My mother carefully used the bedcover to tuck me in as I slowly drifted to sleep, knowing I would miss the warm comfort of my parents' home the following day. I would be going to a man's house whom I hadn’t met before. I knew nothing about him. I wondered whether he would accept me or throw me out, reminding me that he never came to my family's house to marry me.
All these thoughts lingered in my mind. However, I had a dream, and in my dream, I saw a man—a tall man. I couldn't see his face, but he was attractive and stared at me with curiosity. He looked familiar, as if I had seen him before.
He approached me and pulled me into an embrace, and as I tried to look at his face, I couldn’t see it or determine if he was my husband, the new man I was going to live with. I woke up and saw my mother in my room.

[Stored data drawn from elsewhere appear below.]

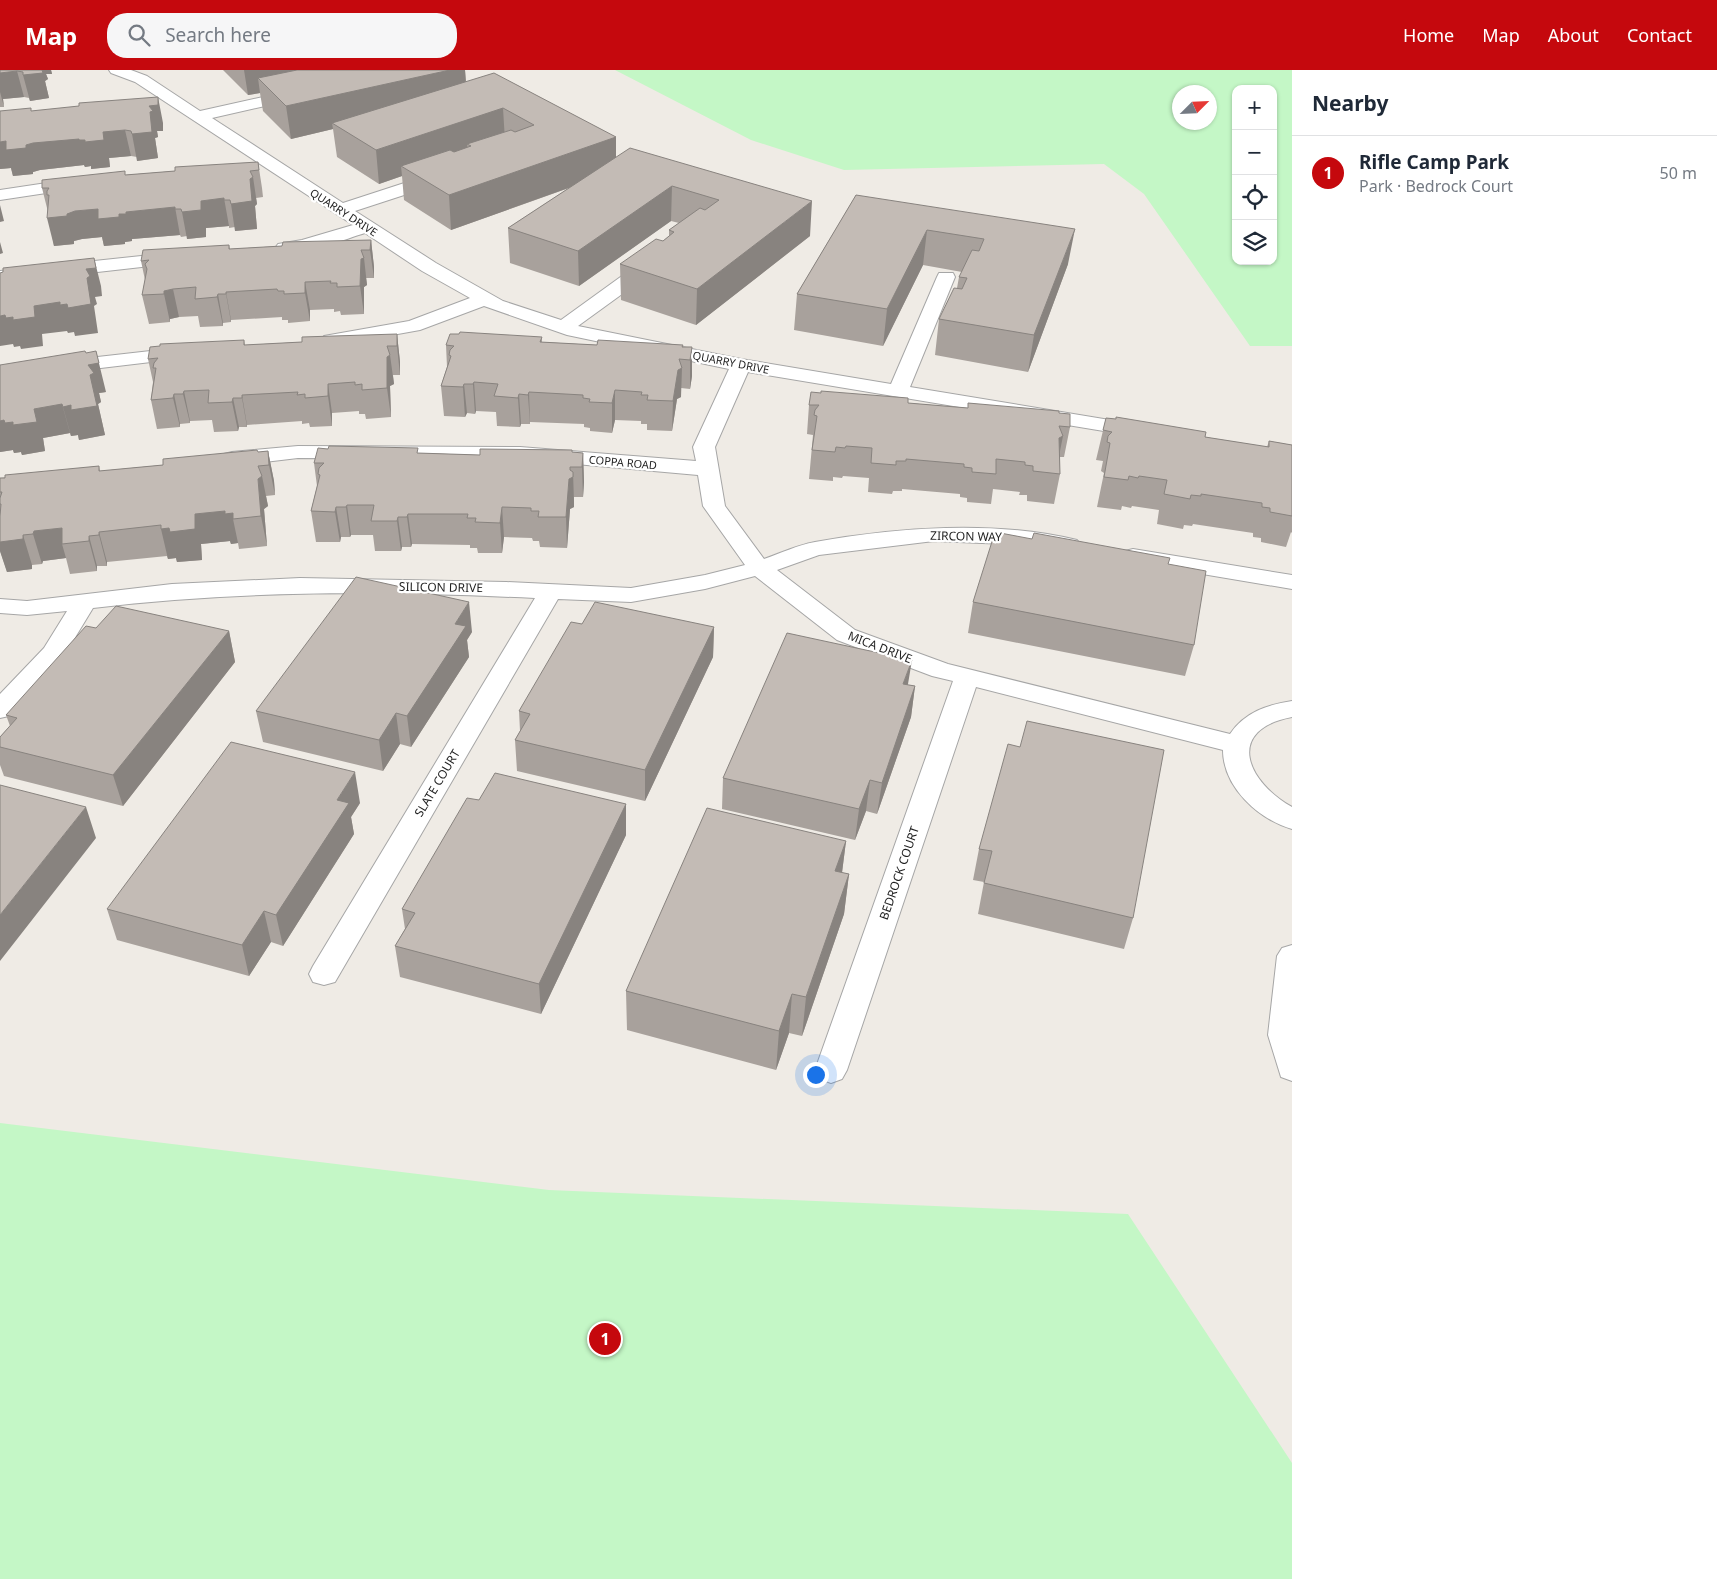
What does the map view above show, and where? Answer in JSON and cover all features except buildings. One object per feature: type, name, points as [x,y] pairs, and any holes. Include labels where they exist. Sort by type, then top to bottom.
[{"type":"street","name":"QUARRY DRIVE","points":[[117,70],[141,79],[429,267],[496,305],[564,328],[741,365],[1156,433]]},
{"type":"street","points":[[198,116],[311,92]]},
{"type":"street","points":[[148,101],[168,96]]},
{"type":"street","points":[[239,165],[265,160]]},
{"type":"street","points":[[340,210],[450,175]]},
{"type":"street","points":[[0,195],[96,182]]},
{"type":"street","points":[[267,249],[304,246],[367,227]]},
{"type":"street","points":[[564,328],[668,251]]},
{"type":"street","points":[[0,276],[200,256]]},
{"type":"street","points":[[898,391],[946,277]]},
{"type":"street","points":[[316,341],[343,339],[412,326],[486,299]]},
{"type":"street","points":[[0,374],[88,362],[203,351]]},
{"type":"street","name":"MICA DRIVE","points":[[741,365],[704,447],[714,506],[760,568],[846,635],[941,670],[1239,745]]},
{"type":"street","name":"COPPA ROAD","points":[[212,461],[298,452],[520,453],[708,469]]},
{"type":"street","name":"ZIRCON WAY","points":[[760,568],[815,549],[934,534],[1031,538],[1292,582]]},
{"type":"street","name":"SILICON DRIVE","points":[[0,606],[27,608],[172,591],[300,585],[551,591],[631,595],[705,582],[760,568]]},
{"type":"street","name":"SLATE COURT","points":[[324,974],[551,591]]},
{"type":"street","points":[[0,710],[53,653],[85,601]]},
{"type":"street","name":"BEDROCK COURT","points":[[831,1070],[968,677]]},
{"type":"street","points":[[1292,709],[1281,710],[1258,719],[1242,734],[1236,752],[1240,773],[1254,793],[1276,811],[1292,819]]},
{"type":"street","points":[[1292,956],[1283,1035],[1292,1068]]},
{"type":"green space","points":[[615,70],[1292,70],[1292,346],[1250,346],[1144,194],[1104,164],[844,170],[751,140]]},
{"type":"green space","points":[[0,1123],[549,1190],[1128,1214],[1292,1463],[1292,1579],[0,1579]]},
{"type":"place","name":"Rifle Camp Park","points":[[605,1339]]}]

"Amara, are you still in bed? Get up; it's almost 6 a.m." My mother walked over to pull open my room's curtains, and I yawned and stretched as I sat up carefully on the bed.
I got out of bed and greeted her, "Good morning, Mom."
"Morning, my sweet pie, go and take your bath quickly. The car driver will soon be here. Let me go and prepare your breakfast," my mother told me as she quickly exited my bedroom. She wasn't giving me a chance to protest again.
I sighed and went into my bathroom for a quick, refreshing bath. I got out of the bathroom and stepped out, only to find that my two large boxes of clothes were already out of my room, and I saw a yellow dress on the bed that my mother had chosen for me to wear.
I wasn't good with fashion, and my mother prioritized choosing a yellow dress. She was very stylish; heads turned to stare at her for a second time. I think that was how my mother won my father's heart. With her high fashion style and formidable looks, but me? I was too local to be considered fashionable.
I am cute anyway, so why must I dress in a way to entice a man? I prefer wearing oversized dresses to hide all my curves and shapes. In short, when I go to the market to select a dress, I choose something loose.
After schooling in the city, I hated it when any man gawked at me; so I made it a priority to buy loose-fitting dresses that were only my height, but too voluminous to hide all my curves and big breasts.
I don't find pleasure in looking cute. I remember one of my roommates telling me that if I wore a seductive dress, I would capture the heart of the president's son and become a perfect seductress.
But no, I want to look decent and not too flashy. I don’t appreciate drawing attention; it makes me feel vulnerable, as if I would be kidnapped by one of those predatory men whose eyes were monitoring my every move.
I sighed, drying off my wet body. I applied my orange cream, then picked up the yellow dress and put it on just as my mother returned to my bedroom.